I gotta do this thing IRL and it would be supremely funny if I went as a libertarian.
"WHAT'S NEXT, NEEDING A LICENSE TO MAKE TOAST IN YOUR OWN DAMN TOASTER??????"
Just be as much of a contrarian as possible really. Devise elaborate, implausible imaginary situations to explain why any human interaction is a violation of your rights. Do strawman misunderstanding of socialism.
The thirsty in the desert metaphor is one they use a lot, or the "you have two cows." You're thirsty in the desert, a capitalist offers you water for 3 days of work, but the socialist says you have to wait your turn to drink no matter how much work you do.
Libertarianism is the ideology of 13 year old white kids who grow up comfortable and bored, so just channel that.
Bring up land value tax for no reason.

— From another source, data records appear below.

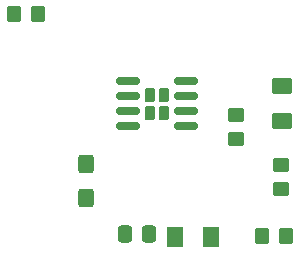
<source format=gbr>
%TF.GenerationSoftware,KiCad,Pcbnew,(6.0.10-0)*%
%TF.CreationDate,2023-02-17T12:23:12-08:00*%
%TF.ProjectId,exercise 4-2,65786572-6369-4736-9520-342d322e6b69,rev?*%
%TF.SameCoordinates,Original*%
%TF.FileFunction,Paste,Top*%
%TF.FilePolarity,Positive*%
%FSLAX46Y46*%
G04 Gerber Fmt 4.6, Leading zero omitted, Abs format (unit mm)*
G04 Created by KiCad (PCBNEW (6.0.10-0)) date 2023-02-17 12:23:12*
%MOMM*%
%LPD*%
G01*
G04 APERTURE LIST*
G04 Aperture macros list*
%AMRoundRect*
0 Rectangle with rounded corners*
0 $1 Rounding radius*
0 $2 $3 $4 $5 $6 $7 $8 $9 X,Y pos of 4 corners*
0 Add a 4 corners polygon primitive as box body*
4,1,4,$2,$3,$4,$5,$6,$7,$8,$9,$2,$3,0*
0 Add four circle primitives for the rounded corners*
1,1,$1+$1,$2,$3*
1,1,$1+$1,$4,$5*
1,1,$1+$1,$6,$7*
1,1,$1+$1,$8,$9*
0 Add four rect primitives between the rounded corners*
20,1,$1+$1,$2,$3,$4,$5,0*
20,1,$1+$1,$4,$5,$6,$7,0*
20,1,$1+$1,$6,$7,$8,$9,0*
20,1,$1+$1,$8,$9,$2,$3,0*%
G04 Aperture macros list end*
%ADD10RoundRect,0.250000X-0.337500X-0.475000X0.337500X-0.475000X0.337500X0.475000X-0.337500X0.475000X0*%
%ADD11RoundRect,0.250000X0.350000X0.450000X-0.350000X0.450000X-0.350000X-0.450000X0.350000X-0.450000X0*%
%ADD12RoundRect,0.250000X-0.350000X-0.450000X0.350000X-0.450000X0.350000X0.450000X-0.350000X0.450000X0*%
%ADD13RoundRect,0.230000X-0.230000X-0.375000X0.230000X-0.375000X0.230000X0.375000X-0.230000X0.375000X0*%
%ADD14RoundRect,0.150000X-0.825000X-0.150000X0.825000X-0.150000X0.825000X0.150000X-0.825000X0.150000X0*%
%ADD15RoundRect,0.250000X-0.425000X0.537500X-0.425000X-0.537500X0.425000X-0.537500X0.425000X0.537500X0*%
%ADD16RoundRect,0.250001X-0.462499X-0.624999X0.462499X-0.624999X0.462499X0.624999X-0.462499X0.624999X0*%
%ADD17RoundRect,0.250000X-0.450000X0.350000X-0.450000X-0.350000X0.450000X-0.350000X0.450000X0.350000X0*%
%ADD18RoundRect,0.250001X0.624999X-0.462499X0.624999X0.462499X-0.624999X0.462499X-0.624999X-0.462499X0*%
G04 APERTURE END LIST*
D10*
%TO.C,C2*%
X140448760Y-82180000D03*
X142523760Y-82180000D03*
%TD*%
D11*
%TO.C,R4*%
X154081192Y-82275000D03*
X152081192Y-82275000D03*
%TD*%
D12*
%TO.C,R1*%
X131080000Y-63500000D03*
X133080000Y-63500000D03*
%TD*%
D13*
%TO.C,U1*%
X143727500Y-71870000D03*
X143727500Y-70370000D03*
X142587500Y-70370000D03*
X142587500Y-71870000D03*
D14*
X140682500Y-69215000D03*
X140682500Y-70485000D03*
X140682500Y-71755000D03*
X140682500Y-73025000D03*
X145632500Y-73025000D03*
X145632500Y-71755000D03*
X145632500Y-70485000D03*
X145632500Y-69215000D03*
%TD*%
D15*
%TO.C,C1*%
X137160000Y-76200000D03*
X137160000Y-79075000D03*
%TD*%
D16*
%TO.C,D2*%
X144727500Y-82360000D03*
X147702500Y-82360000D03*
%TD*%
D17*
%TO.C,R2*%
X149868808Y-72058808D03*
X149868808Y-74058808D03*
%TD*%
D18*
%TO.C,D1*%
X153785000Y-72607500D03*
X153785000Y-69632500D03*
%TD*%
D17*
%TO.C,R3*%
X153690000Y-76285872D03*
X153690000Y-78285872D03*
%TD*%
M02*

</source>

Like, imagine someone just said all taxes are bad, and you're trying to add nuance or well-actually them, by saying actually this one is good. But nobody brought up taxes, you just start doing this.
Call everything bad either corporatism or socialism. Advocate constantly for deregulation and decreasing tax. Throw in some complaints about government spying and military adventurism.
Make sure that every single one of your beliefs has an equal and opposite counterbelief that you also believe in
What's an age of consent between two consenting people?
Regulations are sin.
States rights about everything. National standards are authoritiarian commie fascism.
What law? It's the Natural order.
Worship Ayn Ryand.
Taxation is theft.
If you can't afford private everything that's your own personal bad choices and you should be left to rot in a Mad Max thunderdome hellscape outside of the successful indivual enclaves.
You are the only person in the world. Anything that interferes with anything you want to do, or think you may get to do in the future, is anathema. You must always insert your sense of empathy into the top of whatever social hierarchical structure exists.
oh shit, this is the entirety of the SF Bay Area. But they actually live this way in all things. "I alone exist, there is none other than me."
Argue about generational debt. But argue "the sooner you can get pregnant and birth a new generation to work off the contract the sooner you're free to start your own business". Then segway into a age of consent laws, pro-womb-rentals and pro-indebted-servitude as a foundation as collateral for private bank loans to finance home ownership.
Good luck.
After we destroy the state (somehow):
Corporations will take up the job of building and maintaining roads so their employees and goods can travel on them.
Private security companies will take on public safety and crime investigation at a competitive rate.
Poisonous food won't get produced because it would cut into profits so we won't need regulations
Everyone has a gun and that fact alone means we can defend our stateless society without any central authority. This will not lead to warring factions of corporations fighting to become the new state shut up.
Every interaction you have with someone will have to involve an actual contract whether digital or physical. If you break the terms of a contract it falls under breaking the NAP and the private security company that investigates can determine if the nap was broken.
If you break the nap you become a slave or get executed fyi
Even worse, when i was like 20 it was the first anti war anti cop ideology i encountered so i figured i was one
no lie i was just going on a screed about libertarianism to my partner this morning and stumbled upon this post
your comment is my hole it was made for me.
Declare that all public infrastructure and services are communist. All of it. Roads, streetlights, highways, water treatment plants, weather forecasting, militaries, public schools, everything that an individual doesn't need to pay out-of-pocket for at the time of use.
But then money is also communist because everyone has to agree on its value.
That's why you go back to individual bank notes. I forgot to talk about fiat currency in my other comment shit
Ha! That's friggin' brilliant. I might have to try that out myself to out conservative the conservatives. Thank you.
my dad was so against the seatbelt laws and then he died in a car accident where he probably would have lived had he been wearing one
Whine about taxes but praise companies.
You like Donald Trump, but it’s such a shame he’s becoming President of a state! You also love America.